LE “STAZIONI DI POLIZIA” CINESI SPACCIATE PER ASSOCIAZIONI
Ufficialmente sarebbero centri di promozione culturale e di assistenza ai cittadini cinesi residenti all’estero, ma nella realtà si tratta di “Stazioni di Polizia d’Oltremare” per un totale stimato di 50 sedi sparse in tutta Europa, nate senza clamore e senza chiedere il permesso agli stati interessati.
I riflettori si sono accesi per un caso particolare che riguarda Wang Jingyu, critico delle autorità cinesi sui social media in Cina e accolto con asilo politico in Olanda. Il rifugiato politico ha raccontato di essere stato contattato dalla “stazione” di Rotterdam non appena arrivato: “Mi hanno chiesto di tornare in Cina per risolvere i miei problemi. Mi hanno anche detto di pensare ai miei genitori”.
Fonti olandesi riportano che la “Fuzhou provincial force” sia situata in un normale complesso condominiale e che debba la sua origine ad un membro ufficiale delle forze armate della Repubblica Popolare Cinese.Un’attività che il portavoce del ministro degli Esteri olandese ha definito “Illegale”, nonostante in una nota fatta pervenire per mail, l’ambasciata cinese in Olanda si sia dichiarata non essere al corrente dell’esistenza di tali “stazioni”.
Sarebbe quindi chiaro che l’obiettivo reale di queste “Stazioni di Polizia d’Oltremare” sia quello di persuadere i dissidenti cinesi a rientrare nella Repubblica Popolare Cinese, anche con minacce che, nel caso in questione, non sono tardate ad arrivare tramite WeChat, una specie di versione cinese di “whatsapp”.
Di queste associazioni si ha notizia anche sul territorio nazionale italiano, in particolare nella città di Prato e verosimilmente, secondo il parere della deputato Erica Mazzetti (FI) in altre tre città italiane come Milano, Firenze e Roma. Ufficialmente, la “Stazione” di Prato opererebbe per formalità burocratiche, in particolare per il rinnovo della patente dei residenti cinesi il cui iter richiede ad oggi un costoso rientro in Cina. Una questione tuttavia preoccupante che ha portato alla presentazione di un’interrogazione in Senato a firma della senatrice della Lega Mara Bizzotto, la quale ha chiesto al ministro dell’Interno “che si faccia piena luce sul caso della stazione di polizia cinese a Prato nota come “Fuzhou Police Overseas Service Station”, che risulta essere un vero e proprio corpo di agenti in servizio per Pechino ma nascosto dietro un’associazione culturale di facciata”.
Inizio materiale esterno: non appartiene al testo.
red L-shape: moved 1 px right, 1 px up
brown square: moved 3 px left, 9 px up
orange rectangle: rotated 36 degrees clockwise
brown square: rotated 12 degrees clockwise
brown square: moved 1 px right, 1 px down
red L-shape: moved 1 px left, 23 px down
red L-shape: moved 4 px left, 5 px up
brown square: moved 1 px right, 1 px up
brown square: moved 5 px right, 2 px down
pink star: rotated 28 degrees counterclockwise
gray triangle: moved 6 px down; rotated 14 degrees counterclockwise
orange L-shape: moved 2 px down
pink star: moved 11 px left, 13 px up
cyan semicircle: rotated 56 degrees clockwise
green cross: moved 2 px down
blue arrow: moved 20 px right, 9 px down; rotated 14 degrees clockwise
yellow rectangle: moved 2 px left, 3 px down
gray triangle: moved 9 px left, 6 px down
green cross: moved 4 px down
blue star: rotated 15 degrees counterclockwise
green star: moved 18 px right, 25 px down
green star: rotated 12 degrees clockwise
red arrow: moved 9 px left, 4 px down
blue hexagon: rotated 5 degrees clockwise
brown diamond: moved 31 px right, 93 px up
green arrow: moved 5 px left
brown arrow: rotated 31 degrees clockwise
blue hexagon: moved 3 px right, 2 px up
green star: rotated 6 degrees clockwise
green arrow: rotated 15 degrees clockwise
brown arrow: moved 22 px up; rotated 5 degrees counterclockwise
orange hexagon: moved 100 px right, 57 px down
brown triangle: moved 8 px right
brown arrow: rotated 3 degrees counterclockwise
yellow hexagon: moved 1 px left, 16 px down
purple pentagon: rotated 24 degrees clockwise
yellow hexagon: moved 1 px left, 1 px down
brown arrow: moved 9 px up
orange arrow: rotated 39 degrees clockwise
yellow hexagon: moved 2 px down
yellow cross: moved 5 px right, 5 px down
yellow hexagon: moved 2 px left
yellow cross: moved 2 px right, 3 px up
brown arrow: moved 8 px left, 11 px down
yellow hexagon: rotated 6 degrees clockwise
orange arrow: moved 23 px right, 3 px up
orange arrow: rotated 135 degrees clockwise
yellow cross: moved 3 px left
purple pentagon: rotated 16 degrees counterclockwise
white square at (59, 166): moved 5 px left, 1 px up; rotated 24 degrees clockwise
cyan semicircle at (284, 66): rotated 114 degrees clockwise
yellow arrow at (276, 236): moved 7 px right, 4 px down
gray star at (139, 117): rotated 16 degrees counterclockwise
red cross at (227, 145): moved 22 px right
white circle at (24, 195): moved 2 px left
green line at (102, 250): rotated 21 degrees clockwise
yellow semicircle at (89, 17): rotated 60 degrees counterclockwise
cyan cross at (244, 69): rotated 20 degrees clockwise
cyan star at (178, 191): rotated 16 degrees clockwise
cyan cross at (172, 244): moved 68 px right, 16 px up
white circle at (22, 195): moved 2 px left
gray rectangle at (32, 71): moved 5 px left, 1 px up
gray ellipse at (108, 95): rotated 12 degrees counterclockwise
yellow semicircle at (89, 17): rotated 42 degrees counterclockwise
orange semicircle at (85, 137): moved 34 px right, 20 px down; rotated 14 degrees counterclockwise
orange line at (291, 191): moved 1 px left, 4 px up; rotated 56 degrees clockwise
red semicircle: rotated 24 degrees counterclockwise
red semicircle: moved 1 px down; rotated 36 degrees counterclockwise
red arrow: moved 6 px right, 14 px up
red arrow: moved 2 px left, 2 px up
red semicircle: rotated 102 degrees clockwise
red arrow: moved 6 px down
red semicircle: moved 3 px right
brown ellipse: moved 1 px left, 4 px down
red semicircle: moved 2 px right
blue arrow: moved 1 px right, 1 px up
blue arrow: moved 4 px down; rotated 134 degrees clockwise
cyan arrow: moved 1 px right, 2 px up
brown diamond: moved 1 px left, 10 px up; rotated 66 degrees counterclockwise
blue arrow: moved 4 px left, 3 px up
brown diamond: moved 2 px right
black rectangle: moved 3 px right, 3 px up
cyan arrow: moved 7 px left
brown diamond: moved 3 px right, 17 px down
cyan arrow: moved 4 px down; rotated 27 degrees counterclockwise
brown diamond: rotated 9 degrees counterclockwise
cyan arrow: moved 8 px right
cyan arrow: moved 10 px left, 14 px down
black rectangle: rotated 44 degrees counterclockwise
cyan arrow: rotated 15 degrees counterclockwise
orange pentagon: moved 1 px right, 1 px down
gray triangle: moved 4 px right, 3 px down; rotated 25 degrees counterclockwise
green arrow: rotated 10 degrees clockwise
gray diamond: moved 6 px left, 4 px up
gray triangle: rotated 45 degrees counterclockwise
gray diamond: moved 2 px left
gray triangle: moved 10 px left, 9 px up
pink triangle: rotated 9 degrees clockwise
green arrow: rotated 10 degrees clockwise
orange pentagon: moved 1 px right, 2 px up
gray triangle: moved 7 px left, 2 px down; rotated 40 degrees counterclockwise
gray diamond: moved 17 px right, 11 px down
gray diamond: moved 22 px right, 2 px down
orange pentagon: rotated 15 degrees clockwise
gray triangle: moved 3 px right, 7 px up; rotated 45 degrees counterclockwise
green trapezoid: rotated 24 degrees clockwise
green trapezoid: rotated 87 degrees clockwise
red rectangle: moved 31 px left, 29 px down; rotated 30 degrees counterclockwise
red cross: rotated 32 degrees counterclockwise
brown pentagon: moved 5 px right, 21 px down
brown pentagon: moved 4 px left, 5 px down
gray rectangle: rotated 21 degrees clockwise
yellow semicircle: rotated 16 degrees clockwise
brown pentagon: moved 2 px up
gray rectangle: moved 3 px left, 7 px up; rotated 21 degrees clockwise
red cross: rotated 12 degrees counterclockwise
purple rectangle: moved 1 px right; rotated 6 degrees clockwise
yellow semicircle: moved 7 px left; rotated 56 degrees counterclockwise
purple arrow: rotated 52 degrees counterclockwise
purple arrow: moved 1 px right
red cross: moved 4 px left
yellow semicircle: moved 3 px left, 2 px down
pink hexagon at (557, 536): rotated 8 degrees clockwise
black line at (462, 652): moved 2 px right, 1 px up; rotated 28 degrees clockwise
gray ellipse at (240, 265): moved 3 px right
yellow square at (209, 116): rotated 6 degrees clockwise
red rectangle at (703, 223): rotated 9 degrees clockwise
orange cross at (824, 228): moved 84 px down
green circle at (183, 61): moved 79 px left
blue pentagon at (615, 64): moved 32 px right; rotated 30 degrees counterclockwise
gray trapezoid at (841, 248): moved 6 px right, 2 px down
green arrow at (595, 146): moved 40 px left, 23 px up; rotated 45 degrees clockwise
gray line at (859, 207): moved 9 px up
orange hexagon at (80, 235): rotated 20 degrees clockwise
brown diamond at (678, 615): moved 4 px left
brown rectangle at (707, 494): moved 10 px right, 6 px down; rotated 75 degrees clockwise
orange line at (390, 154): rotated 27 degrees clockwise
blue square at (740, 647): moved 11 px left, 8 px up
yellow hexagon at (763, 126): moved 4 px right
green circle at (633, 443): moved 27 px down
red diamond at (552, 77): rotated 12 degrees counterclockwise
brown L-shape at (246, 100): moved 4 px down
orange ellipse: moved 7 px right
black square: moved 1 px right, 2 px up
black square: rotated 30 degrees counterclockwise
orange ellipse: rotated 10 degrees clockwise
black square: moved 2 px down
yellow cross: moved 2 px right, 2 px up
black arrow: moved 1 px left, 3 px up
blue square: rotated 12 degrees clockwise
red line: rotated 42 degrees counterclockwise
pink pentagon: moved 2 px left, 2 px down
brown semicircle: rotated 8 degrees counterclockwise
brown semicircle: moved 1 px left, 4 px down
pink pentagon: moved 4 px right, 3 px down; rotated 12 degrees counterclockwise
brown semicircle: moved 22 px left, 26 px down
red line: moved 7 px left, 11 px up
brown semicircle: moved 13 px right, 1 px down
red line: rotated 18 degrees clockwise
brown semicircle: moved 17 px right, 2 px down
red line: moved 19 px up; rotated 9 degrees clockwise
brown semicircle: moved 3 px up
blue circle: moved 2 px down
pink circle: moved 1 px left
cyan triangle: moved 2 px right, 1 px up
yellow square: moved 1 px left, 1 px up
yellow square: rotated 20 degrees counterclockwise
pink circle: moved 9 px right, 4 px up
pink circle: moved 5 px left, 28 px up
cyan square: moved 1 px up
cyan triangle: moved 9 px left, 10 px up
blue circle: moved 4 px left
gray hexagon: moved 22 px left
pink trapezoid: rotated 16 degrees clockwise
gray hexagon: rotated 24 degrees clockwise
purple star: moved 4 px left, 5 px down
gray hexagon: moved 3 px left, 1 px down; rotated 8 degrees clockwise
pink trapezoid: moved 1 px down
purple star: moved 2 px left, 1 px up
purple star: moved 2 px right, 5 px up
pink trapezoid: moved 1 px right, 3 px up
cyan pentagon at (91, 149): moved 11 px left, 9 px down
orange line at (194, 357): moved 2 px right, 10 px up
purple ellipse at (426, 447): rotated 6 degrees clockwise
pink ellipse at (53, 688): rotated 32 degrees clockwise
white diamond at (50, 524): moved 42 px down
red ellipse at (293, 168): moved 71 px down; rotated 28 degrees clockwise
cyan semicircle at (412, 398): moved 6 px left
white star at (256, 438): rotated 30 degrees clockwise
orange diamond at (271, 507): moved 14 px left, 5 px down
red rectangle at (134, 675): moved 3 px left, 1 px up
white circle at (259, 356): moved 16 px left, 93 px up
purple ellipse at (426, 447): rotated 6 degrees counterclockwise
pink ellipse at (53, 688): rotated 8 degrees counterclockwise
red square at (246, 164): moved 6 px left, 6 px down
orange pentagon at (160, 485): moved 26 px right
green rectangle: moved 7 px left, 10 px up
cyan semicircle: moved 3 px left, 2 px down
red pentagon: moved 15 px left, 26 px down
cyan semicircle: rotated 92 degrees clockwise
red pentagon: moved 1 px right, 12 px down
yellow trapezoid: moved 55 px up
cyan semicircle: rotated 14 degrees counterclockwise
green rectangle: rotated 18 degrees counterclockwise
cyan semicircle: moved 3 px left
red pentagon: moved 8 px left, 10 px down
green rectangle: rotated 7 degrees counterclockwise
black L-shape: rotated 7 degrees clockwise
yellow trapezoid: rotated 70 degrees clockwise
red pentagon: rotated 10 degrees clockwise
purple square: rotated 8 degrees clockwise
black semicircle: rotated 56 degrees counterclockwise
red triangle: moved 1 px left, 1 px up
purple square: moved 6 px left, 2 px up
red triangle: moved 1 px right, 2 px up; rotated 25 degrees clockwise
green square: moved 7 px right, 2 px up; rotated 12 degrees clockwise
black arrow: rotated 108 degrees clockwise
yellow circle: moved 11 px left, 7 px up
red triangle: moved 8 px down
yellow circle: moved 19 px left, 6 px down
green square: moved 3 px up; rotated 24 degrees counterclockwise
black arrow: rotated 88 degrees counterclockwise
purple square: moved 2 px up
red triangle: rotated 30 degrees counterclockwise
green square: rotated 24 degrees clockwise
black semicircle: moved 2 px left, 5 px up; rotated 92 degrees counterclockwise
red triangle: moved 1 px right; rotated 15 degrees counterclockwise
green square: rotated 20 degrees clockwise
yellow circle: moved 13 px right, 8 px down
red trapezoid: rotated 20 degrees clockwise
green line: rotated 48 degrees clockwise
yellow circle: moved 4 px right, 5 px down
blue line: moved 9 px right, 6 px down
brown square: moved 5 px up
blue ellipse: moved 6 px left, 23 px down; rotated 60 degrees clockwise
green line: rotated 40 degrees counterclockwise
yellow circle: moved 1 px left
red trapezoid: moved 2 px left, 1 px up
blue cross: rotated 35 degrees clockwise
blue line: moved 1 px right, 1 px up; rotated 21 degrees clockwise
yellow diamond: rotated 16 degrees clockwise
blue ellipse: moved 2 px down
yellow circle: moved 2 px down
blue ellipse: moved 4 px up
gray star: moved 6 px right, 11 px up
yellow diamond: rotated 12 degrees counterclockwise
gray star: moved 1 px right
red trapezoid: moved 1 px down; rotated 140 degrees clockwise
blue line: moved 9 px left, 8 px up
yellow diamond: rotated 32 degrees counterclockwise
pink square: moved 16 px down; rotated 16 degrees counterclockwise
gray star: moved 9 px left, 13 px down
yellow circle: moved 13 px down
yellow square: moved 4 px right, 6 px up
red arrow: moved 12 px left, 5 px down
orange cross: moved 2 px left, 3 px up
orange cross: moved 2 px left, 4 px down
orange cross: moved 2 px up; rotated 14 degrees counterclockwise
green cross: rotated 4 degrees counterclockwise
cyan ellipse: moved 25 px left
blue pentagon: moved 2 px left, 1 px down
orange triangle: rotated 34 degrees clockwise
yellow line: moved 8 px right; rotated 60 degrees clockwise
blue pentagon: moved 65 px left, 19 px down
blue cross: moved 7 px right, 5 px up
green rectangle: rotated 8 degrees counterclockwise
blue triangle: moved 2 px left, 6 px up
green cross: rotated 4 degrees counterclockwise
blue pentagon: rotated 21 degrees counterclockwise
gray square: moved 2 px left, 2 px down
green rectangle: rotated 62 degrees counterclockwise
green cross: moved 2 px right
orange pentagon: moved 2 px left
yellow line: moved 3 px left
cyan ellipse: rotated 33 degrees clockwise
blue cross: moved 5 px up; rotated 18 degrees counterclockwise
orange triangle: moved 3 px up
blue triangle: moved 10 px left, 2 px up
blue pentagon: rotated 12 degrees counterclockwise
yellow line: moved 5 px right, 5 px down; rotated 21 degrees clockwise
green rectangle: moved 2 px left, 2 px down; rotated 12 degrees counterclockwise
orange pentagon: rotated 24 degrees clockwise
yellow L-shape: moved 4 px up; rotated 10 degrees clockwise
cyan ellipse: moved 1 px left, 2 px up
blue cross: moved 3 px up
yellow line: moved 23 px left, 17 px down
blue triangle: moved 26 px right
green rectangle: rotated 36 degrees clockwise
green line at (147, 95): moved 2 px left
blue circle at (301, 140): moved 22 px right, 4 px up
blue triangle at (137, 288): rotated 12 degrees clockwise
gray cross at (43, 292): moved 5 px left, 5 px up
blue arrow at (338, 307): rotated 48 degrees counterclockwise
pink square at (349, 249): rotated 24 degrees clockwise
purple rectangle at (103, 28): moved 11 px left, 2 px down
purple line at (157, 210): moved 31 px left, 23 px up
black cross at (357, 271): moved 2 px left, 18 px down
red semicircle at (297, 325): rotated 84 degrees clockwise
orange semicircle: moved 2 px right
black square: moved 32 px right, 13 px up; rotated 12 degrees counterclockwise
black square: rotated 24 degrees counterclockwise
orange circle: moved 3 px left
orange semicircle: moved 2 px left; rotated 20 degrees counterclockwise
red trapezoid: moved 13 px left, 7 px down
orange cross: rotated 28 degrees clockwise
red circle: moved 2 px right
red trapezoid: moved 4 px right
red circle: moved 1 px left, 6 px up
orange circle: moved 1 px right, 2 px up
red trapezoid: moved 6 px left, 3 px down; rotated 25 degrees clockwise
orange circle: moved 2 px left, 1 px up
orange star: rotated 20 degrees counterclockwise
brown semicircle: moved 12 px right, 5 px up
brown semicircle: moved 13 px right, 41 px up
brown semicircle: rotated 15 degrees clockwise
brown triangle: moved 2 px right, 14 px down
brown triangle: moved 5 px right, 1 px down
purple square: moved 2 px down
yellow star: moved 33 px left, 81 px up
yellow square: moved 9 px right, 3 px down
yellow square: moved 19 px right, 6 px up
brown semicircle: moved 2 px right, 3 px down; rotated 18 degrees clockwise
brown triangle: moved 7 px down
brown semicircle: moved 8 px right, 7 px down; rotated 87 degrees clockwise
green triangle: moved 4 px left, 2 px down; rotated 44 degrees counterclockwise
In realtà lo strano rapporto dell’Italia con la polizia cinese è oramai piuttosto datato e rodato con i pattugliamenti “congiunti” iniziati nel 2015 nelle città di Roma, Milano Torino e Padova. Pattugliamento reciproco, che vede la presenza di poliziotti cinesi al fianco delle Forze dell’Ordine italiane nel battere il territorio delle nostre città e che, di tanto in tanto, vede le nostre Forze svolgere pattugliamenti in territorio cinese. Una procedura che se per il ministero dell’interno di allora avrebbe aumentato la cooperazione tra due forze di polizia, in realtà consente l’attività diretta di agenti stranieri sul nostro territorio, con annessi rischi di raccolte dati e di attività di intelligence sul campo.
L’allarme in tutta Europa è dunque alto come alto è il rischio di gravi interferenze di una dittatura straniera nel lavoro delle Forze di polizia europee. Vi è quindi da sperare che il nuovo Governo agisca in sede comunitaria ed intervenga per arginare questo pericolo che già in Olanda vede perseguitato un rifugiato politico, così da prevenire un’attività vergognosa che minaccia i diritti fondamentali sui quali si basa la società europea: la libertà di opinione e la libertà politica.